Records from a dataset
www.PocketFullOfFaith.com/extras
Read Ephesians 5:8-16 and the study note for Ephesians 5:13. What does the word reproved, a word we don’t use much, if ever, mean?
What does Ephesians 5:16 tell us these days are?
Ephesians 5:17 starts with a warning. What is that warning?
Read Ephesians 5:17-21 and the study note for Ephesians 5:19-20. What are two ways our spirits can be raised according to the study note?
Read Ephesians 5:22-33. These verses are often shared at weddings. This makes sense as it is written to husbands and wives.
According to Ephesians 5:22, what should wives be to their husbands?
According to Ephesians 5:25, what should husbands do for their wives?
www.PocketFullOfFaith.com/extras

* * *

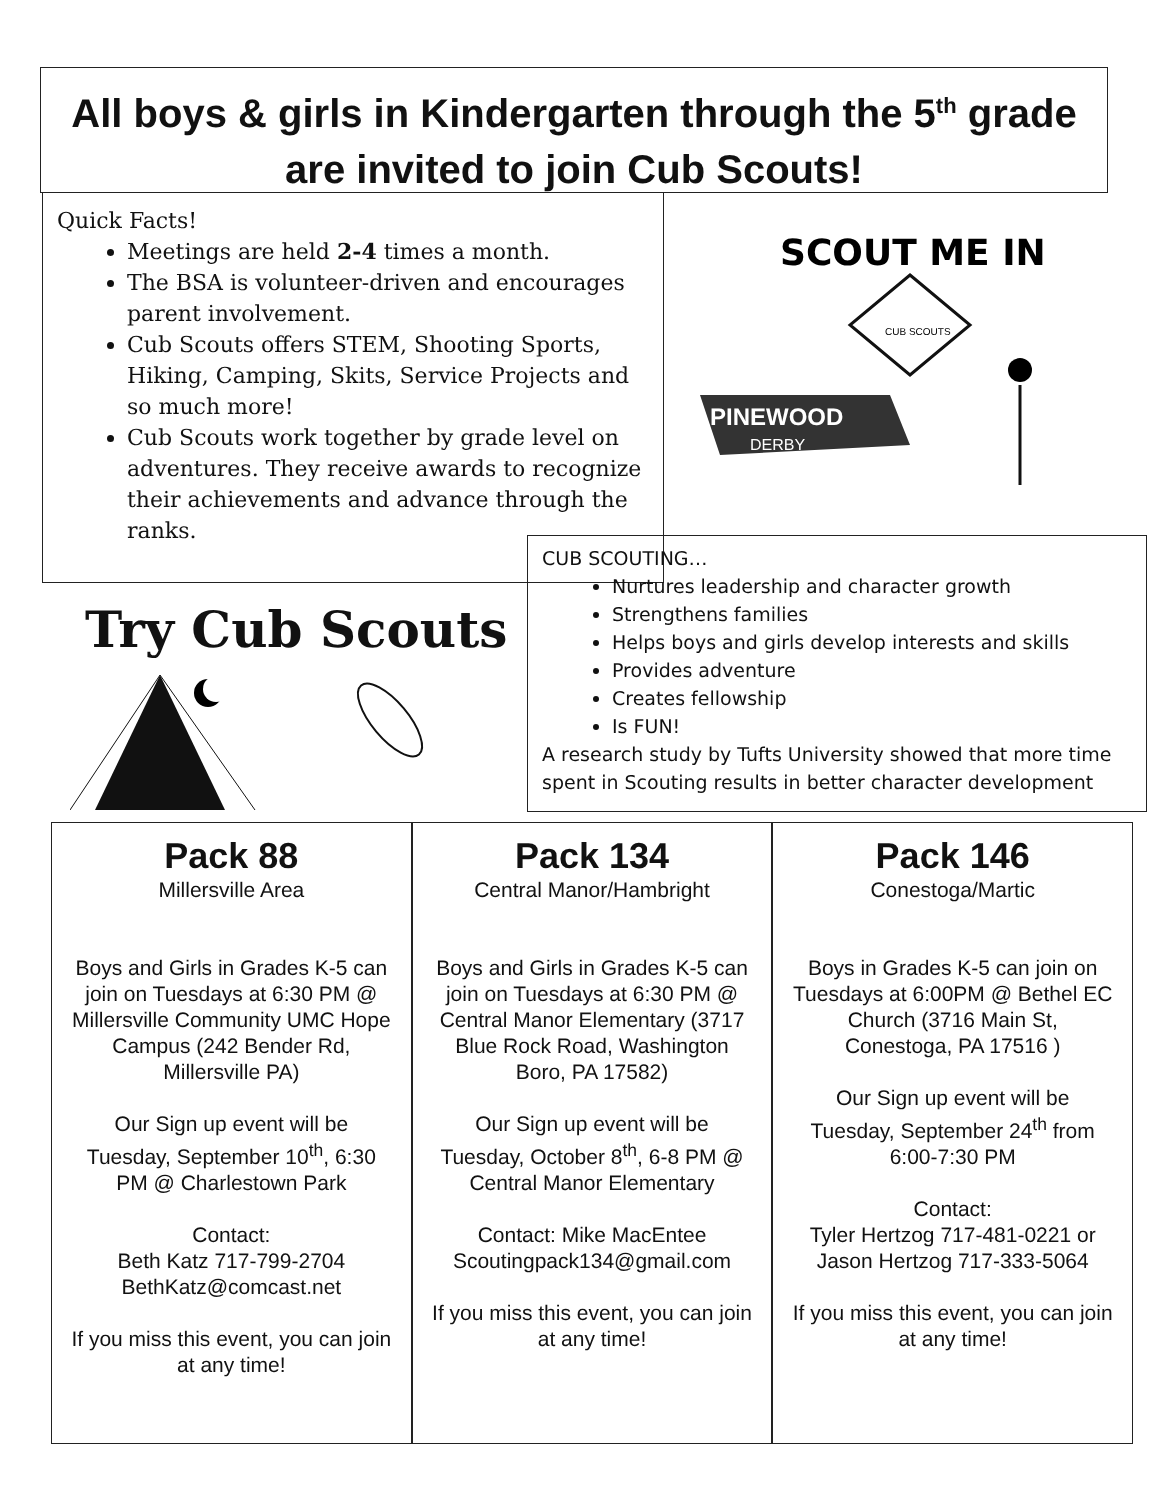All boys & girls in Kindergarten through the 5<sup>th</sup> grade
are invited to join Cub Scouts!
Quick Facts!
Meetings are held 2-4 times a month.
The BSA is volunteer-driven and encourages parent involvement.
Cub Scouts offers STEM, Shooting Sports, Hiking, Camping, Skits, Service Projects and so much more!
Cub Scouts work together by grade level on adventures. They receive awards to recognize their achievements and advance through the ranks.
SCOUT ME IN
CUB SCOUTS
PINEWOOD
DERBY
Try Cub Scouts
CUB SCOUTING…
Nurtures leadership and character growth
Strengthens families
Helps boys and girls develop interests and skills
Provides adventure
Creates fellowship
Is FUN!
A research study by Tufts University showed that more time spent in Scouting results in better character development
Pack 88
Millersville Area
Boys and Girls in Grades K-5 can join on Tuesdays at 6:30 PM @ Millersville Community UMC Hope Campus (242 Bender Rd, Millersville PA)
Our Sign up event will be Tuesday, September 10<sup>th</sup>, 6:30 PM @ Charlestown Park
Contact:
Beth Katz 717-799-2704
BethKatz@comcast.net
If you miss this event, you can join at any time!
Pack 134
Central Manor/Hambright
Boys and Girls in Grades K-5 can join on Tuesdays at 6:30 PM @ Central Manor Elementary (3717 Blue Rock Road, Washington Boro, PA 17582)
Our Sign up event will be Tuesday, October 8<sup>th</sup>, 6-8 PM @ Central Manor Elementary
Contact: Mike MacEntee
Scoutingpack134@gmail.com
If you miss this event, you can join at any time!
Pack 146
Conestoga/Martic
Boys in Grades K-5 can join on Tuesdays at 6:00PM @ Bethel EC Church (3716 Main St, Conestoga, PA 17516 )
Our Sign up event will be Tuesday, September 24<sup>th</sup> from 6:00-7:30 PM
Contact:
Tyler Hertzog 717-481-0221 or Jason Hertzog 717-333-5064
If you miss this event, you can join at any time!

--

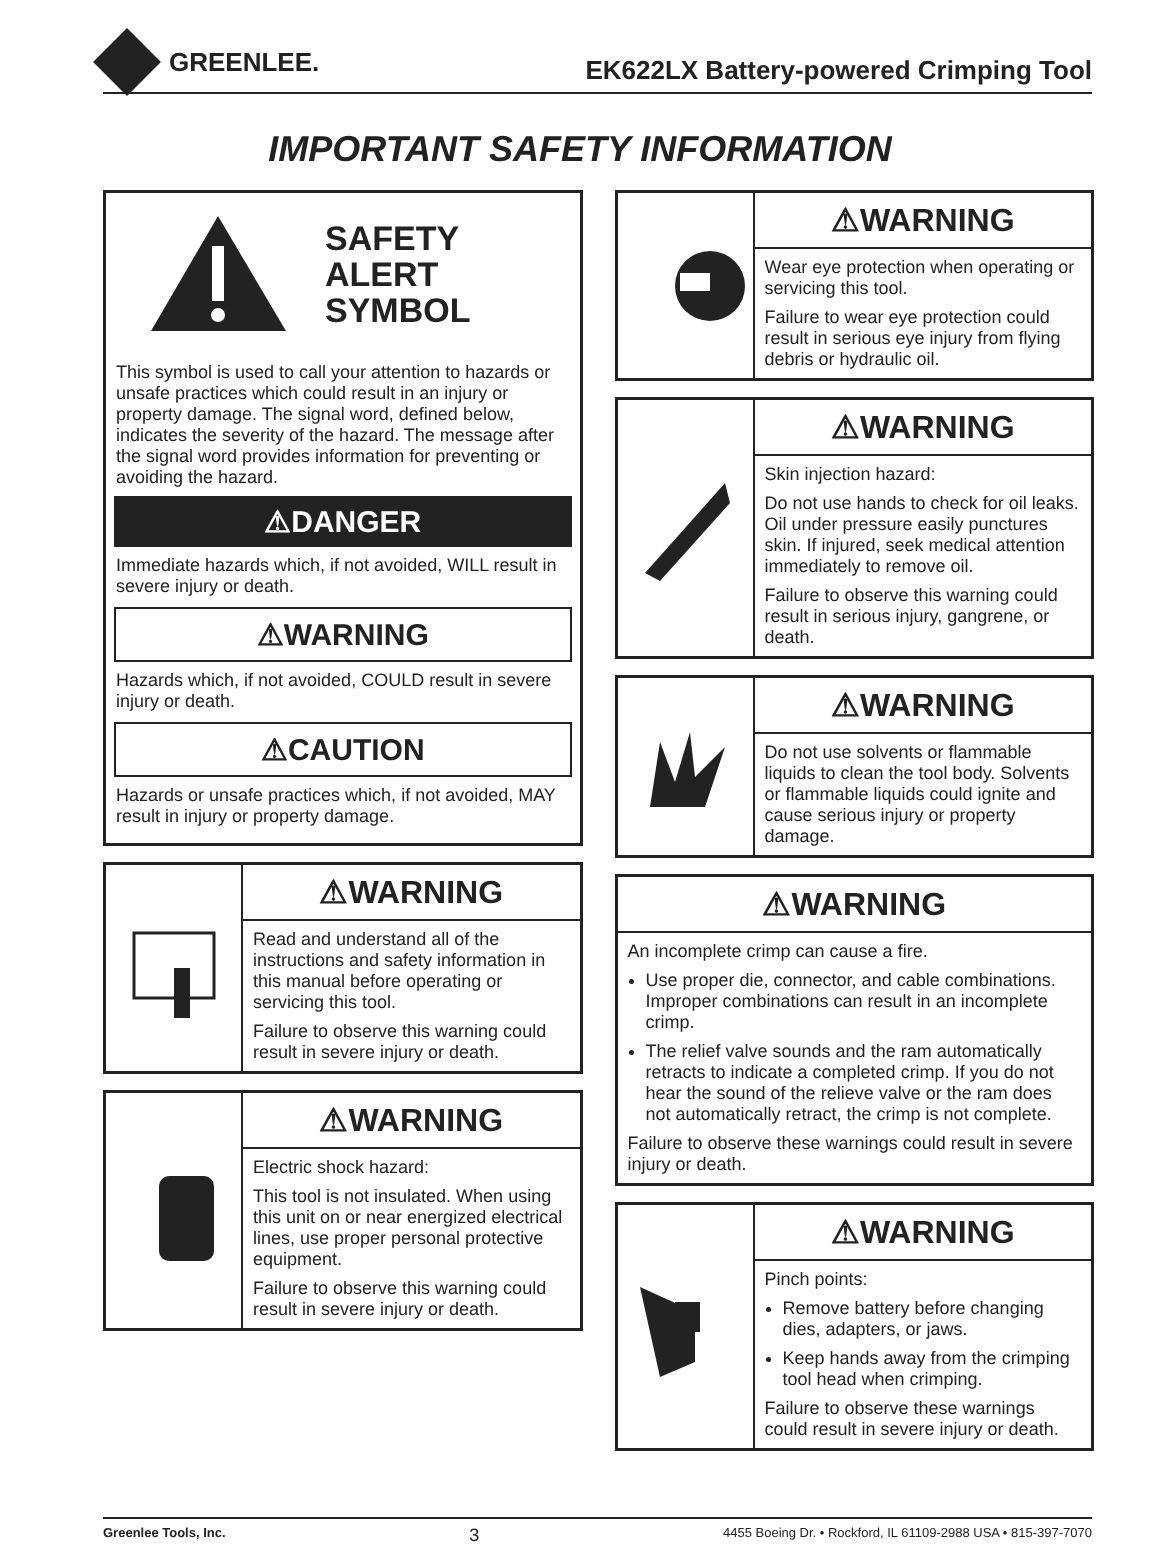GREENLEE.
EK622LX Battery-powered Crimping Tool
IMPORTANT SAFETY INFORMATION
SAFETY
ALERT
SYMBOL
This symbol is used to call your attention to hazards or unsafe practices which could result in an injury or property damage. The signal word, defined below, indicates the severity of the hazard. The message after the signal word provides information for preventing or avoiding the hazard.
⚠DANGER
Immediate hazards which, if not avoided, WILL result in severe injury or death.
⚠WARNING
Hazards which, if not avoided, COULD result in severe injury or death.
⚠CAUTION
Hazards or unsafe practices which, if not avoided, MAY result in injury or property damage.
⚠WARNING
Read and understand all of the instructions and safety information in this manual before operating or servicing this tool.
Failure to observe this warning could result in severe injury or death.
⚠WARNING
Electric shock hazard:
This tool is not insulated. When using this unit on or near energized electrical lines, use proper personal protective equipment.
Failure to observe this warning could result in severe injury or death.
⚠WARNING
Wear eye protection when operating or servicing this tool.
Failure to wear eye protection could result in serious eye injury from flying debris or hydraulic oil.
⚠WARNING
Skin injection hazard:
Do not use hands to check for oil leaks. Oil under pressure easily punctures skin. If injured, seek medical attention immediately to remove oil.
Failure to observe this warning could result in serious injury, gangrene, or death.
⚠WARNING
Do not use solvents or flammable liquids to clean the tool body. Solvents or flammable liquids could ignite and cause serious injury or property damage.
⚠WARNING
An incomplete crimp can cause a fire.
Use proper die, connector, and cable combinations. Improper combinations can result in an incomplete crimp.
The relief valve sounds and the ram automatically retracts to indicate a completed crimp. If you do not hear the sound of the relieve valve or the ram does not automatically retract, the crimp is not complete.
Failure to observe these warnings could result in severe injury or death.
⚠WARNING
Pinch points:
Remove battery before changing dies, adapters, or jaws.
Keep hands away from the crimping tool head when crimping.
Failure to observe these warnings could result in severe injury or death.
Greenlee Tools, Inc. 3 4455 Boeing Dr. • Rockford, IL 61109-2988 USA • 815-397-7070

> Assigned task
Each line that holds the word "husbands" should be extracted from the records.

> Written reply
Read Ephesians 5:22-33. These verses are often shared at weddings. This makes sense as it is written to husbands and wives.
According to Ephesians 5:22, what should wives be to their husbands?
According to Ephesians 5:25, what should husbands do for their wives?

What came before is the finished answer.